100 километров Мезозоя - страница 15

Шрифт
Интервал


К вечеру он, наконец, выбрался из болота – мокрый, грязный, но живой. Впереди простиралась каменистая площадка, где пыль и сухость были подобны блаженству после зловонной трясины. Генрих поднялся на неё, с облегчением выкинул обмотанный слизью и тиной шест и сел прямо на камень, не заботясь о грязи. Комбинезон вонял разложением и серой, но эта вонь, казалось, имела и пользу – мелкие твари и кровососущие насекомые облетали его стороной, не решаясь приблизиться. Однако мысли о стирке были бесполезны – воды поблизости не было, а если и была, то такая, в какую не сунешь ни руки, ни тем более одежду.
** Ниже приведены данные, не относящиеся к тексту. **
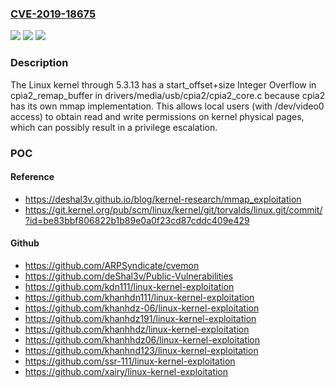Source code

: ### [CVE-2019-18675](https://cve.mitre.org/cgi-bin/cvename.cgi?name=CVE-2019-18675)
![](https://img.shields.io/static/v1?label=Product&message=n%2Fa&color=blue)
![](https://img.shields.io/static/v1?label=Version&message=n%2Fa&color=blue)
![](https://img.shields.io/static/v1?label=Vulnerability&message=n%2Fa&color=brighgreen)

### Description

The Linux kernel through 5.3.13 has a start_offset+size Integer Overflow in cpia2_remap_buffer in drivers/media/usb/cpia2/cpia2_core.c because cpia2 has its own mmap implementation. This allows local users (with /dev/video0 access) to obtain read and write permissions on kernel physical pages, which can possibly result in a privilege escalation.

### POC

#### Reference
- https://deshal3v.github.io/blog/kernel-research/mmap_exploitation
- https://git.kernel.org/pub/scm/linux/kernel/git/torvalds/linux.git/commit/?id=be83bbf806822b1b89e0a0f23cd87cddc409e429

#### Github
- https://github.com/ARPSyndicate/cvemon
- https://github.com/deShal3v/Public-Vulnerabilities
- https://github.com/kdn111/linux-kernel-exploitation
- https://github.com/khanhdn111/linux-kernel-exploitation
- https://github.com/khanhdz-06/linux-kernel-exploitation
- https://github.com/khanhdz191/linux-kernel-exploitation
- https://github.com/khanhhdz/linux-kernel-exploitation
- https://github.com/khanhhdz06/linux-kernel-exploitation
- https://github.com/khanhnd123/linux-kernel-exploitation
- https://github.com/ssr-111/linux-kernel-exploitation
- https://github.com/xairy/linux-kernel-exploitation

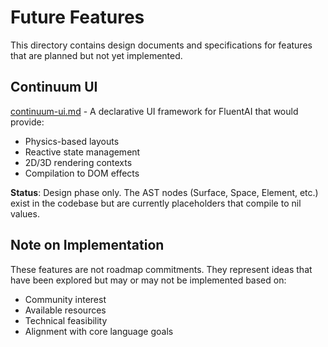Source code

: # Future Features

This directory contains design documents and specifications for features that are planned but not yet implemented.

## Continuum UI

[continuum-ui.md](continuum-ui.md) - A declarative UI framework for FluentAI that would provide:
- Physics-based layouts
- Reactive state management  
- 2D/3D rendering contexts
- Compilation to DOM effects

**Status**: Design phase only. The AST nodes (Surface, Space, Element, etc.) exist in the codebase but are currently placeholders that compile to nil values.

## Note on Implementation

These features are not roadmap commitments. They represent ideas that have been explored but may or may not be implemented based on:
- Community interest
- Available resources
- Technical feasibility
- Alignment with core language goals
Он шатался от усталости, но всё же, поднявшись, забрался на валун и окинул взглядом горизонт. Впереди снова раскинулся лес, за ним – равнина, затем скалы, а за ними, вдали, но теперь уже не бесконечно далеко, угадывались контуры базы «Мезо-9». Может, это была иллюзия, созданная усталым воображением, но сердце забилось быстрее. Он вдохнул воздух, насквозь пропитанный первобытностью, и внезапно вспомнил кухню, белую скатерть, тарелку севиче – перуанского блюда из маринованной в лаймовом соке рыбы с луком, кукурузой, острым перцем и кориандром. Вспомнил хруст, когда зубы впиваются в свежий, упругий лук, и сочность рыбы, пропитанной кислотой и огнём. Или ароматную итальянскую пиццу с тонким тестом, расплавленным сыром, томатным соусом и листьями базилика, сверкающими каплями оливкового масла… Желудок вздрогнул, но не от желания, а от усталости. Переход через болото отнял столько сил, что голод просто исчез.

Но Генрих знал: организм нуждается в топливе. Без аппетита, будто выполняя механическую операцию, он открыл термоупаковку с вторым пайком, съел его, даже не почувствовав вкуса, и запил мутно-зелёным энергетическим напитком, который чуть не свёл скулы. После этого он медленно поднялся и снова двинулся в путь.

Теперь он был как струна, натянутая до предела. Его движения были осторожными, но пружинистыми. Он сжимал мачете, и в каждом шаге читалась готовность убить. Он больше не боялся – страха не осталось, он выгорел, как кислород в запаянной банке. Он чувствовал себя опасным существом: организмом, натренированным природой выживать. Ни тираннозавр, ни аллозавры, ни рапторы, ни другие хищники уже не казались чудовищами – они были просто частью мира, частью уравнения, в котором он тоже был переменной. Человеком.